Oil was little changed after Saudi Arabia vowed that OPEC and its partners will do what’s necessary to balance the market.
Futures in New York held near US$41 a barrel after Saudi Oil Minister Prince Abdulaziz Bin Salman called on the OPEC+ alliance to be proactive in the face of uncertain demand. Yet a draft statement from the meeting made no mention of any changes to the current deal, which calls for production cuts to be eased from January. The market is also looking out for any signs that a stimulus deal can still be agreed in Washington ahead of the election while a resurgence in the pandemic threatens any recovery.
“The continued price malaise has gotten their attention,” John Kilduff, a partner at Again Capital LLC, said in reference to the OPEC meeting. The return of Libyan output is another factor to consider, he added. “They’ve got their hands full, and they’re trying to figure out a way to talk this market up higher.”
Oil ministers met against a backdrop of uneven oil demand. For months now, the recovery in consumption has been driven largely by China, whose economic expansion showed signs of broadening in September. Yet, other countries are still clawing their way out of the slump, with fresh outbreaks of COVID-19 in Europe and the U.S. weighing on energy use.

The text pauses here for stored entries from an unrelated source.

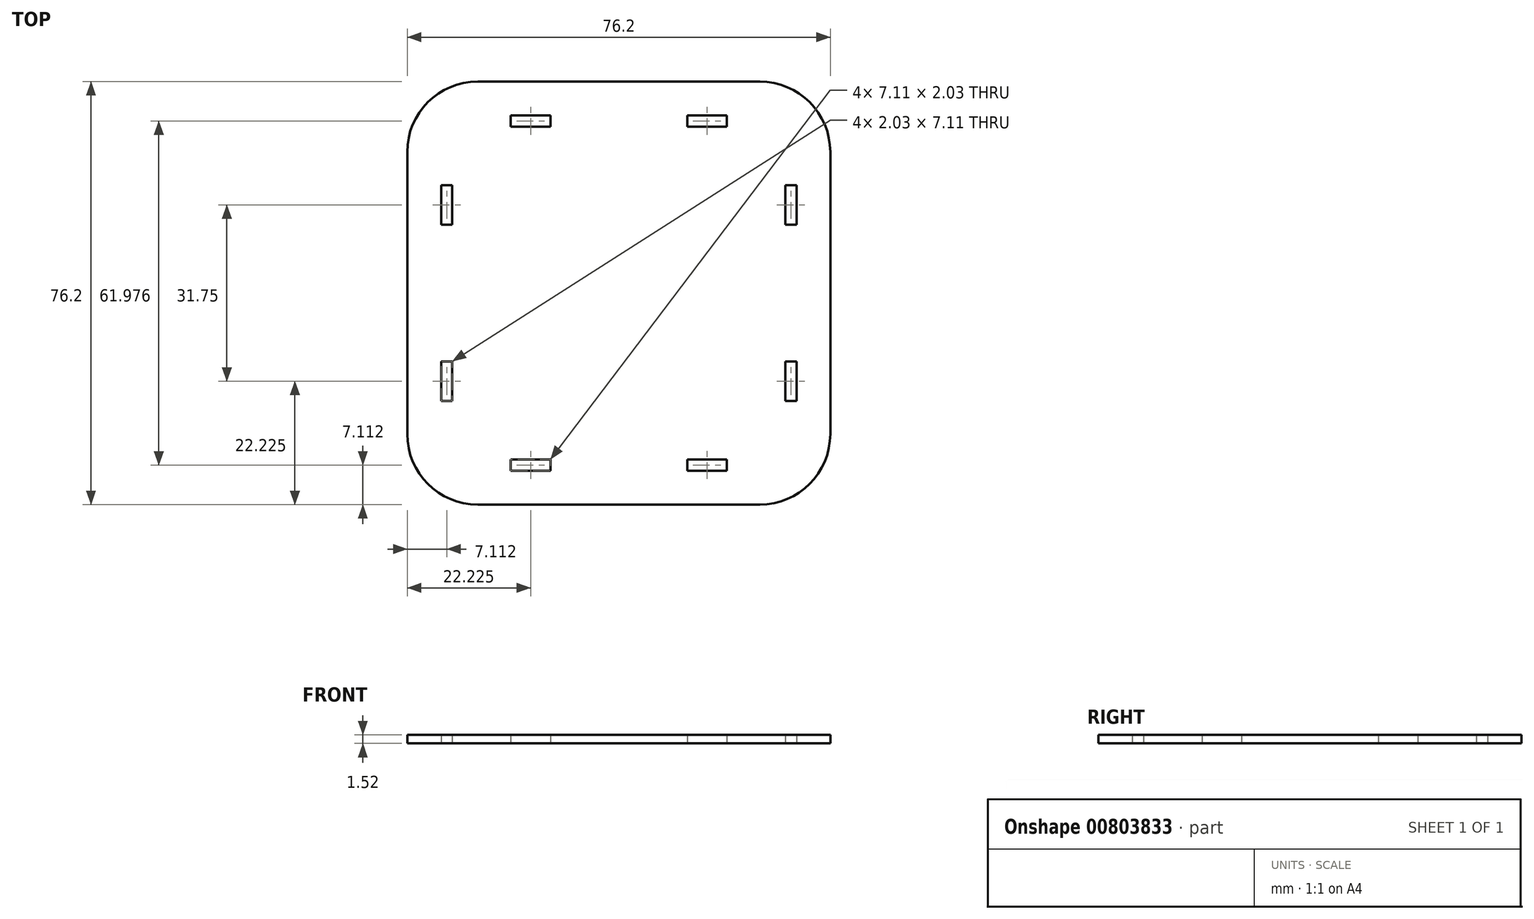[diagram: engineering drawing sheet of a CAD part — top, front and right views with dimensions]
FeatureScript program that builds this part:
annotation { "Feature Type Name" : "Feature", "Feature Type Description" : "" }
export const myFeature = defineFeature(function(context is Context, id is Id, definition is map)
    precondition{}
    {
        {
            var Q0;
            Q0=qCreatedBy(makeId("Top.planeOp"),FACE);
            var sketch = newSketch(context, id + "F0", { "sketchPlane" : qUnion([Q0])});
            skLineSegment(sketch, "E0.bottom", {"start": v(38.1, 38.1) * mm, "end": v(-38.1, 38.1) * mm});
            skLineSegment(sketch, "E0.top", {"start": v(38.1, -38.1) * mm, "end": v(-38.1, -38.1) * mm});
            skLineSegment(sketch, "E0.left", {"start": v(38.1, 38.1) * mm, "end": v(38.1, -38.1) * mm});
            skLineSegment(sketch, "E0.right", {"start": v(-38.1, 38.1) * mm, "end": v(-38.1, -38.1) * mm});
            skPoint(sketch, "E0.middle", {"position": v(0, 0) * mm});
            skLineSegment(sketch, "E1.bottom", {"start": v(31.75, 31.75) * mm, "end": v(-31.75, 31.75) * mm, "construction": true});
            skLineSegment(sketch, "E1.top", {"start": v(31.75, -31.75) * mm, "end": v(-31.75, -31.75) * mm, "construction": true});
            skLineSegment(sketch, "E1.left", {"start": v(31.75, 31.75) * mm, "end": v(31.75, -31.75) * mm, "construction": true});
            skLineSegment(sketch, "E1.right", {"start": v(-31.75, 31.75) * mm, "end": v(-31.75, -31.75) * mm, "construction": true});
            skLineSegment(sketch, "E2.bottom", {"start": v(-19.18, -31.75) * mm, "end": v(-12.57, -31.75) * mm});
            skLineSegment(sketch, "E2.top", {"start": v(-19.18, -30.23) * mm, "end": v(-12.57, -30.23) * mm});
            skLineSegment(sketch, "E2.left", {"start": v(-19.18, -31.75) * mm, "end": v(-19.18, -30.23) * mm});
            skLineSegment(sketch, "E2.right", {"start": v(-12.57, -31.75) * mm, "end": v(-12.57, -30.23) * mm});
            skPoint(sketch, "E3", {"position": v(-15.88, -31.75) * mm});
            skLineSegment(sketch, "E4.0", {"start": v(-19.43, -29.97) * mm, "end": v(-12.32, -29.97) * mm});
            skLineSegment(sketch, "E4.1", {"start": v(-19.43, -32) * mm, "end": v(-19.43, -29.97) * mm});
            skLineSegment(sketch, "E4.2", {"start": v(-19.43, -32) * mm, "end": v(-12.32, -32) * mm});
            skLineSegment(sketch, "E4.3", {"start": v(-12.32, -32) * mm, "end": v(-12.32, -29.97) * mm});
            skLineSegment(sketch, "E5.MirrorCS", {"start": v(19.43, -29.97) * mm, "end": v(12.32, -29.97) * mm});
            skLineSegment(sketch, "E6.MirrorCS", {"start": v(19.43, -32) * mm, "end": v(19.43, -29.97) * mm});
            skLineSegment(sketch, "E7.MirrorCS", {"start": v(19.43, -32) * mm, "end": v(12.32, -32) * mm});
            skLineSegment(sketch, "E8.MirrorCS", {"start": v(12.32, -32) * mm, "end": v(12.32, -29.97) * mm});
            skLineSegment(sketch, "E9.MirrorCS", {"start": v(-19.43, 32) * mm, "end": v(-19.43, 29.97) * mm});
            skLineSegment(sketch, "E10.MirrorCS", {"start": v(-19.43, 29.97) * mm, "end": v(-12.32, 29.97) * mm});
            skLineSegment(sketch, "E11.MirrorCS", {"start": v(-12.32, 32) * mm, "end": v(-12.32, 29.97) * mm});
            skLineSegment(sketch, "E12.MirrorCS", {"start": v(-19.43, 32) * mm, "end": v(-12.32, 32) * mm});
            skLineSegment(sketch, "E13.MirrorCS", {"start": v(19.43, 29.97) * mm, "end": v(12.32, 29.97) * mm});
            skLineSegment(sketch, "E14.MirrorCS", {"start": v(19.43, 32) * mm, "end": v(19.43, 29.97) * mm});
            skLineSegment(sketch, "E15.MirrorCS", {"start": v(19.43, 32) * mm, "end": v(12.32, 32) * mm});
            skLineSegment(sketch, "E16.MirrorCS", {"start": v(12.32, 32) * mm, "end": v(12.32, 29.97) * mm});
            skLineSegment(sketch, "E17.bottom", {"start": v(-31.75, -19.18) * mm, "end": v(-30.23, -19.18) * mm});
            skLineSegment(sketch, "E17.top", {"start": v(-31.75, -12.57) * mm, "end": v(-30.23, -12.57) * mm});
            skLineSegment(sketch, "E17.left", {"start": v(-31.75, -19.18) * mm, "end": v(-31.75, -12.57) * mm});
            skLineSegment(sketch, "E17.right", {"start": v(-30.23, -19.18) * mm, "end": v(-30.23, -12.57) * mm});
            skPoint(sketch, "E18", {"position": v(-31.75, -15.88) * mm});
            skLineSegment(sketch, "E19.0", {"start": v(-29.97, -19.43) * mm, "end": v(-29.97, -12.32) * mm});
            skLineSegment(sketch, "E19.1", {"start": v(-32, -19.43) * mm, "end": v(-29.97, -19.43) * mm});
            skLineSegment(sketch, "E19.2", {"start": v(-32, -19.43) * mm, "end": v(-32, -12.32) * mm});
            skLineSegment(sketch, "E19.3", {"start": v(-32, -12.32) * mm, "end": v(-29.97, -12.32) * mm});
            skLineSegment(sketch, "E20.MirrorCS", {"start": v(-32, 19.43) * mm, "end": v(-32, 12.32) * mm});
            skLineSegment(sketch, "E21.MirrorCS", {"start": v(-32, 12.32) * mm, "end": v(-29.97, 12.32) * mm});
            skLineSegment(sketch, "E22.MirrorCS", {"start": v(-29.97, 19.43) * mm, "end": v(-29.97, 12.32) * mm});
            skLineSegment(sketch, "E23.MirrorCS", {"start": v(-32, 19.43) * mm, "end": v(-29.97, 19.43) * mm});
            skLineSegment(sketch, "E24.MirrorCS", {"start": v(32, -19.43) * mm, "end": v(32, -12.32) * mm});
            skLineSegment(sketch, "E25.MirrorCS", {"start": v(32, -12.32) * mm, "end": v(29.97, -12.32) * mm});
            skLineSegment(sketch, "E26.MirrorCS", {"start": v(29.97, -19.43) * mm, "end": v(29.97, -12.32) * mm});
            skLineSegment(sketch, "E27.MirrorCS", {"start": v(32, -19.43) * mm, "end": v(29.97, -19.43) * mm});
            skLineSegment(sketch, "E28.MirrorCS", {"start": v(29.97, 19.43) * mm, "end": v(29.97, 12.32) * mm});
            skLineSegment(sketch, "E29.MirrorCS", {"start": v(32, 12.32) * mm, "end": v(29.97, 12.32) * mm});
            skLineSegment(sketch, "E30.MirrorCS", {"start": v(32, 19.43) * mm, "end": v(32, 12.32) * mm});
            skLineSegment(sketch, "E31.MirrorCS", {"start": v(32, 19.43) * mm, "end": v(29.97, 19.43) * mm});
            skSolve(sketch);
        }
        {
            var Q0;
            Q0=makeQuery(id+"F0.imprint","IMPRINT",FACE,{"disambiguationData":[TD([[makeQuery(id+"F0.imprint","IMPRINT",EDGE,{"derivedFrom":sQuery(id+"F0.wireOp",EDGE,"E0.bottom")}),1.0]])]});
            extrude(context, id + "F1", {"entities" : qUnion([Q0]), "depth" : 1.52 * mm, "offsetDistance" : 25.4 * mm});
        }
        {
            var Q0;
            Q0=makeQuery(id+"F1.opExtrude","SWEPT_EDGE",EDGE,{"disambiguationData":[OSD([sQuery(id+"F0.wireOp",EDGE,"E0.bottom"),sQuery(id+"F0.wireOp",EDGE,"E0.right")])]});
            var Q1;
            Q1=makeQuery(id+"F1.opExtrude","SWEPT_EDGE",EDGE,{"disambiguationData":[OSD([sQuery(id+"F0.wireOp",EDGE,"E0.bottom"),sQuery(id+"F0.wireOp",EDGE,"E0.left")])]});
            var Q2;
            Q2=makeQuery(id+"F1.opExtrude","SWEPT_EDGE",EDGE,{"disambiguationData":[OSD([sQuery(id+"F0.wireOp",EDGE,"E0.top"),sQuery(id+"F0.wireOp",EDGE,"E0.left")])]});
            var Q3;
            Q3=makeQuery(id+"F1.opExtrude","SWEPT_EDGE",EDGE,{"disambiguationData":[OSD([sQuery(id+"F0.wireOp",EDGE,"E0.top"),sQuery(id+"F0.wireOp",EDGE,"E0.right")])]});
            fillet(context, id + "F2", {"entities" : qUnion([Q0, Q1, Q2, Q3]), "radius" : 12.7 * mm, "tangentPropagation" : true, "allowEdgeOverflow" : false});
        }
    });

While no supply decisions are expected until the conclusion of a two-day gathering on Dec. 1, Saudi Arabia and Russia have stepped up diplomacy in recent days. In the meantime, Treasury Secretary Steven Mnuchin and House Speaker Nancy Pelosi will resume their calls to discuss a fiscal-stimulus deal on Monday afternoon.
If market uncertainty persists through next month, OPEC+ will probably decide to bring back less supply than the planned 1.9 million barrels a day in January, Citigroup Inc. analyst Ed Morse wrote in a report. Meanwhile, Morningstar’s Sandy Fielden said that the global and U.S. crude benchmarks may slip back to the US$30 a barrel range if the economic recovery remains slow and producers don’t cut output.
“The market is starting to price in that OPEC+ will delay the planned tapering of their curtailment deal,” TD Securities commodity strategists including Bart Melek said in a note. “A failure to do so could endanger a fragile rebalancing amid a second wave.”
- West Texas Intermediate for November delivery rose 9 cents to US$40.97 a barrel as of 12:42 p.m. in New York
- Brent for December settlement fell 4 cents to US$42.89 a barrel
Still, a pickup in U.S. airline traffic is providing some hope for distillate stockpiles, which despite consecutive drawdowns remain at their highest seasonal level since 2010. Over the weekend, U.S. air passengers exceeded 1 million for the first time since March, though the industry is still reeling from the pandemic-driven travel slump.
Crude’s structure points toward underlying firmness in the market, with the spread between Brent’s nearest contracts continuing to narrow. WTI’s prompt spread also strengthened on Monday, rallying to as narrow as 21 cents in contango -- its smallest contango structure in roughly a month on an intraday basis.
Other oil-market news:
- ConocoPhillips agreed to buy Concho Resources Inc. for about US$9.7 billion in stock, the largest shale-industry deal since the collapse in energy demand earlier this year and one that will create a heavyweight driller in America’s most prolific oil field.
- Halliburton Co. expects the rout in North American shale to peter out after history’s worst crude crash decimated many of its customers.
- Saudi Aramco and Saudi Basic Industries Corp. will re-evaluate a planned US$20 billion crude-to-chemicals plant as they seek to cut spending and as the oil company tries to preserve its dividend.
- American Indian tribes have made their latest bid to halt operations on the Dakota Access pipeline, formally kicking off the latest round in legal ping-pong over the project’s fate.